┌──

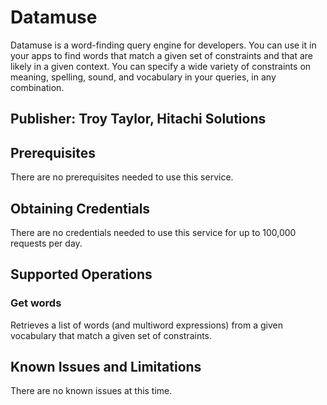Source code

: # Datamuse
Datamuse is a word-finding query engine for developers. You can use it in your apps to find words that match a given set of constraints and that are likely in a given context. You can specify a wide variety of constraints on meaning, spelling, sound, and vocabulary in your queries, in any combination.

## Publisher: Troy Taylor, Hitachi Solutions

## Prerequisites
There are no prerequisites needed to use this service.

## Obtaining Credentials
There are no credentials needed to use this service for up to 100,000 requests per day.

## Supported Operations
### Get words
Retrieves a list of words (and multiword expressions) from a given vocabulary that match a given set of constraints.

## Known Issues and Limitations
There are no known issues at this time.
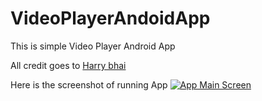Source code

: # VideoPlayerAndoidApp
 This is simple Video Player Android App

All credit goes to [Harry bhai](http://https://www.youtube.com/@CodeWithHarry "Harry bhai")

Here is the screenshot of running App
[![App Main Screen](https://github.com/akay232/VideoPlayerAndoidApp/blob/main/Images/Screenshot_20230204_201816.png "App Main Screen")](https://github.com/akay232/VideoPlayerAndoidApp/blob/main/Images/Screenshot_20230204_201816.png "App Main Activity")
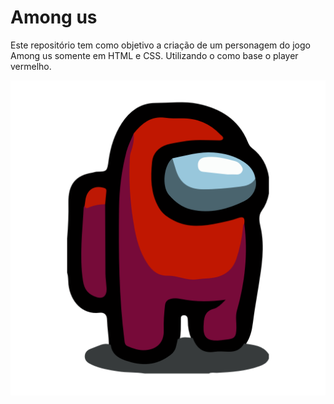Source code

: # Among us

Este repositório tem como objetivo a criação de um personagem do jogo Among us somente em HTML e CSS. Utilizando o como base o player vermelho.

![](code/red.png)

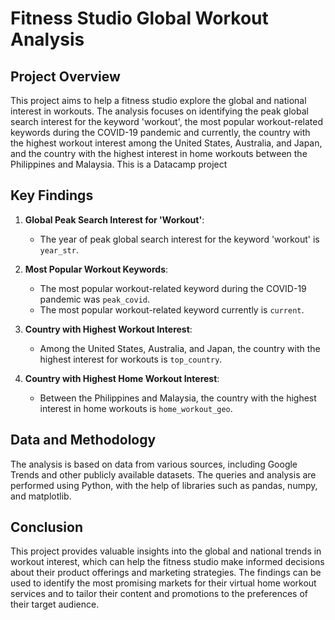 # Fitness Studio Global Workout Analysis

## Project Overview

This project aims to help a fitness studio explore the global and national interest in workouts. The analysis focuses on identifying the peak global search interest for the keyword 'workout', the most popular workout-related keywords during the COVID-19 pandemic and currently, the country with the highest workout interest among the United States, Australia, and Japan, and the country with the highest interest in home workouts between the Philippines and Malaysia. This is a Datacamp project

## Key Findings

1. **Global Peak Search Interest for 'Workout'**:
   - The year of peak global search interest for the keyword 'workout' is `year_str`.

2. **Most Popular Workout Keywords**:
   - The most popular workout-related keyword during the COVID-19 pandemic was `peak_covid`.
   - The most popular workout-related keyword currently is `current`.

3. **Country with Highest Workout Interest**:
   - Among the United States, Australia, and Japan, the country with the highest interest for workouts is `top_country`.

4. **Country with Highest Home Workout Interest**:
   - Between the Philippines and Malaysia, the country with the highest interest in home workouts is `home_workout_geo`.

## Data and Methodology

The analysis is based on data from various sources, including Google Trends and other publicly available datasets. The queries and analysis are performed using Python, with the help of libraries such as pandas, numpy, and matplotlib.

## Conclusion

This project provides valuable insights into the global and national trends in workout interest, which can help the fitness studio make informed decisions about their product offerings and marketing strategies. The findings can be used to identify the most promising markets for their virtual home workout services and to tailor their content and promotions to the preferences of their target audience.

└──

- [EXERCISE BRIEF]
Reproduce the part of the listing that opens with the line containing "# Fitness Studio Global Workout Analysis" and closes with the line containing "## Project Overview", including both of those lines. Leave the pictures out of the answer.

- [RESULT BELOW]
 # Fitness Studio Global Workout Analysis

## Project Overview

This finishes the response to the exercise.